800 employees expected to retire
May 4, 2014
NIU is preparing for an estimated loss of 800 or more employees, as the number of retirement applications to the State Universities Retirement System has reached an all-time high.
Pension reform — P.A. 98-599 — signed into law Dec. 5 will change the pension benefits of four of the five Illinois pension systems, including SURS, effective July 1.
The act will significantly affect employees under the SURS money purchase option, as they could lose up to a year’s worth of benefit accruals if they choose not to retire before the act’s effective date due to a wording glitch in the legislation. Not attributed to the glitch is the possibility of a $700 per month decline in retirement benefits should an employee retire after June 30.
SURS has filed more than 1,400 May and June retirement applications since the beginning of the calendar year, compared to a total of 657 May and June applications last year, said Beth Spencer, SURS communications manager. Spencer declined to say how many retirement applicants were NIU employees.
Despite the statewide retirement application numbers, Faculty Senate President Alan Rosenbaum, who announced a 20 percent faculty retirement rate at a March 26 Faculty Senate meeting, said the number he announced is unrealistically high.
“I think people wanted to dramatize the seriousness of the situation,” Rosenbaum said. “Realistically, although people might want to retire, they’re not eligible to retire, so we don’t even have 20 percent of our employees that are even eligible to retire.”
Five lawsuits challenge the constitutionality of the pension reform. Although each case differs on specifics, the Pension Clause of the Illinois Constitution is used throughout as a basis for the challenges.
The constitutionality of the act could take years to be decided, though the affected retirement systems will have two months to prepare for the first round of mandates, said James Lockard, president of State Universities Annuitants Association at NIU.

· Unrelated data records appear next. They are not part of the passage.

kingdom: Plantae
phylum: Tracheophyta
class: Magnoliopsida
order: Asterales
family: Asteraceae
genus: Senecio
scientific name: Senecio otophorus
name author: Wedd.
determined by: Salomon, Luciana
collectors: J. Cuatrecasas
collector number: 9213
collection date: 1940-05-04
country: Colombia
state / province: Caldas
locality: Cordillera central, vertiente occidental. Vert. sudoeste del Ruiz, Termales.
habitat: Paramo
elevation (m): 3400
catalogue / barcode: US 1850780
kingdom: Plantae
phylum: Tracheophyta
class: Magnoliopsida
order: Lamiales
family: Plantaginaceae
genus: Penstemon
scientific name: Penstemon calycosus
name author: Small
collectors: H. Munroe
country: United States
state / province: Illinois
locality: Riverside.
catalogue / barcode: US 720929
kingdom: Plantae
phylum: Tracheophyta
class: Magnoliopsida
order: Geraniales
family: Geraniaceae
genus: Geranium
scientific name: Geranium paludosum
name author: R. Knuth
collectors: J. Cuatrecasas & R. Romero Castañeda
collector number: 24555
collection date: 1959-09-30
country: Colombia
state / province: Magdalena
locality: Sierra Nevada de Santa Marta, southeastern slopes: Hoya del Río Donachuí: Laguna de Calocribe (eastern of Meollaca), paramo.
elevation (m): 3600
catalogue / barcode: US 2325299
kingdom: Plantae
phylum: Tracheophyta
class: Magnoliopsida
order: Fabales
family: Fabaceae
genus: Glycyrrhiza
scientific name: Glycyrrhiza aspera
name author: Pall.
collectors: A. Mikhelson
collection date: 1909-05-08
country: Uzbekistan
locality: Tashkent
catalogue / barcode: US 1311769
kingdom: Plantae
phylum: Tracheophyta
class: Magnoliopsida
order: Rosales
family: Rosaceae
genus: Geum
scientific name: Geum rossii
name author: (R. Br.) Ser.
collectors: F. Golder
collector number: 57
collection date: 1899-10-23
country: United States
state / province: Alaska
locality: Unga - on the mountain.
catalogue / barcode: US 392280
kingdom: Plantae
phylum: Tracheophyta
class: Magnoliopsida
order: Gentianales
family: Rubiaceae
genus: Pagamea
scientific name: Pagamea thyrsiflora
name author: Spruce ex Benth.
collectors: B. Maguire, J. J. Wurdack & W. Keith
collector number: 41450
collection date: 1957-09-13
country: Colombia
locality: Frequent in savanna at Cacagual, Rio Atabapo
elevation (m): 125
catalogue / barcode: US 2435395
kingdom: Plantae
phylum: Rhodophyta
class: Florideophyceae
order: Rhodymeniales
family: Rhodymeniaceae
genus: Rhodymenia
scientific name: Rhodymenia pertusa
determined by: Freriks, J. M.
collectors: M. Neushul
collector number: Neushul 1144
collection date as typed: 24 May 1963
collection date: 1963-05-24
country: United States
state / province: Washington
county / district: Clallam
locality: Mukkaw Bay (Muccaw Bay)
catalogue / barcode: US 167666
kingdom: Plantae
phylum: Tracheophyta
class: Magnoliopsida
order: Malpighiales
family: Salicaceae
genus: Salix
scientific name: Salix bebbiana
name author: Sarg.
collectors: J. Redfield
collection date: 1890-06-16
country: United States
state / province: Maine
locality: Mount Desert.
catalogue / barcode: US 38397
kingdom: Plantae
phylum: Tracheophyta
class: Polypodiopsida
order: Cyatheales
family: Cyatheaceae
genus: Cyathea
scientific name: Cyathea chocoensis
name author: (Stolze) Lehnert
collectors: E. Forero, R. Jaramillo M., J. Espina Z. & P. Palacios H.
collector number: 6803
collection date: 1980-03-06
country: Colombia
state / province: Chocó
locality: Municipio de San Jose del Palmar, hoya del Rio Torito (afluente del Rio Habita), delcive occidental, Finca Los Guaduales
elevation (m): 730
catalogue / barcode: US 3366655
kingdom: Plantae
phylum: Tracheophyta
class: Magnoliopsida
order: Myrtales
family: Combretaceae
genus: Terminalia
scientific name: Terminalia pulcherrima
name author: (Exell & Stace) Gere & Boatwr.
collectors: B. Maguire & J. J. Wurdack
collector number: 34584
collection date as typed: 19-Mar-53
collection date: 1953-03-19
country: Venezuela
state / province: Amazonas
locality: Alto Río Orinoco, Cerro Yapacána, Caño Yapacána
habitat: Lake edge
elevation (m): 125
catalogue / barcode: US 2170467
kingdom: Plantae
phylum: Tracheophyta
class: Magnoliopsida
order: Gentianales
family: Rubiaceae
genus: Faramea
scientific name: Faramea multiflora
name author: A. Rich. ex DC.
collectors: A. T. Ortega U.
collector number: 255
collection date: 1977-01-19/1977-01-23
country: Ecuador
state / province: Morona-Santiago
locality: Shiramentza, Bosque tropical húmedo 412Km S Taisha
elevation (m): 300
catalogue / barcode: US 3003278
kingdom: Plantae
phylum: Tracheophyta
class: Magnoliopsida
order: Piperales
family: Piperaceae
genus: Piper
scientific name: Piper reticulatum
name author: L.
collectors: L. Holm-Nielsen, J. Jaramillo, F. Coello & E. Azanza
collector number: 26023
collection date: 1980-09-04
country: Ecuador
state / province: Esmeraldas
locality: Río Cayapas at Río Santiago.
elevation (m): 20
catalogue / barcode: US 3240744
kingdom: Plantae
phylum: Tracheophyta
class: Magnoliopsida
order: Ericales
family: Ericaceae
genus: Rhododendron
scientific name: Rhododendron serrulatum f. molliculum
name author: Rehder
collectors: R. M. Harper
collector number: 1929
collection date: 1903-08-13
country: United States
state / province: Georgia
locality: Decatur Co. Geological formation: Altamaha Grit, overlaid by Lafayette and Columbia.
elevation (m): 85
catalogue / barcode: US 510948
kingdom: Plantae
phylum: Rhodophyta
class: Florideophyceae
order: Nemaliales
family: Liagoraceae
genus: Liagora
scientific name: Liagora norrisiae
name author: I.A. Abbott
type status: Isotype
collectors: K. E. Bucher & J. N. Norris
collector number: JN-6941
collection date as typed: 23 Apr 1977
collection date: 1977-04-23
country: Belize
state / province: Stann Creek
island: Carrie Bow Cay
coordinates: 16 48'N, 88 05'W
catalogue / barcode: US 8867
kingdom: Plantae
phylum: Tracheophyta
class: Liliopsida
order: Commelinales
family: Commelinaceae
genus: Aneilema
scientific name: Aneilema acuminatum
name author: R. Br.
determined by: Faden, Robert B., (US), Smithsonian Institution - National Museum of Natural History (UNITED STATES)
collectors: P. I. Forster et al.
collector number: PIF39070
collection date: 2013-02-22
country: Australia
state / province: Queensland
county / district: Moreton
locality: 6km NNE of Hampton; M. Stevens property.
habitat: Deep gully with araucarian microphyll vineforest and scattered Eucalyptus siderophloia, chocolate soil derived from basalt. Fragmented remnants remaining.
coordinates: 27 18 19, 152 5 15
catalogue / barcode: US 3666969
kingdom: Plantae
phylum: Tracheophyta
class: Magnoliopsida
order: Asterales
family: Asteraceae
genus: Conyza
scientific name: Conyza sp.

SUAA was the fifth organization to challenge the constitutionality of the act, filing a lawsuit March 3 in Champaign County.
“By setting an effective date, what the legislature did is dump a whole lot of extra work on SURS and the other retirement systems,” Lockard said. “And if it should be overturned so that it’s never implemented, all that time and money has gone down the drain.”
Associate law professor Marc Falkoff drafted a statement supporting a preliminary injunction that would stall the effective date of the pension reform act until its constitutionality can be determined, buying time for retirees who are on the fence about retiring and retirement systems.
“My real goal is just to find out whether any of the current plaintiffs out there are contemplating bringing a preliminary injunction so that our colleagues aren’t going to be put to a difficult decision,” Falkoff said.
Faculty Senate and University Council approved the draft statement April 23 and April 30, respectively.